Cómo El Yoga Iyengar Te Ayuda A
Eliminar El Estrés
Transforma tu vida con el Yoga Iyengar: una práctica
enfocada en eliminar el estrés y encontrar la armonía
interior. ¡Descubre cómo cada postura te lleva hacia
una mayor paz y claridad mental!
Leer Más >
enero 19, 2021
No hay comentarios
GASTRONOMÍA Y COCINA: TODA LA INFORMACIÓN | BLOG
* * *
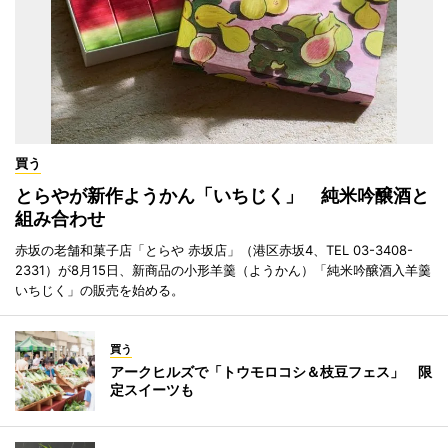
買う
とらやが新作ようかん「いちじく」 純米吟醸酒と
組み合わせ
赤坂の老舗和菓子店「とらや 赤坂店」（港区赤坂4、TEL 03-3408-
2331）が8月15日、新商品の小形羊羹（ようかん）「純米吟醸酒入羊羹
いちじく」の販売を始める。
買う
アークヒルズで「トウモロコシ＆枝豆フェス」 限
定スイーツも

#### [Exercise instructions]
All lines in the listing above from the line containing "Cómo El Yoga Iyengar Te Ayuda A" to the line containing "GASTRONOMÍA Y COCINA: TODA", inclusive, should be retyped exactly; no other lines should appear.

#### [Output]
Cómo El Yoga Iyengar Te Ayuda A
Eliminar El Estrés
Transforma tu vida con el Yoga Iyengar: una práctica
enfocada en eliminar el estrés y encontrar la armonía
interior. ¡Descubre cómo cada postura te lleva hacia
una mayor paz y claridad mental!
Leer Más >
enero 19, 2021
No hay comentarios
GASTRONOMÍA Y COCINA: TODA LA INFORMACIÓN | BLOG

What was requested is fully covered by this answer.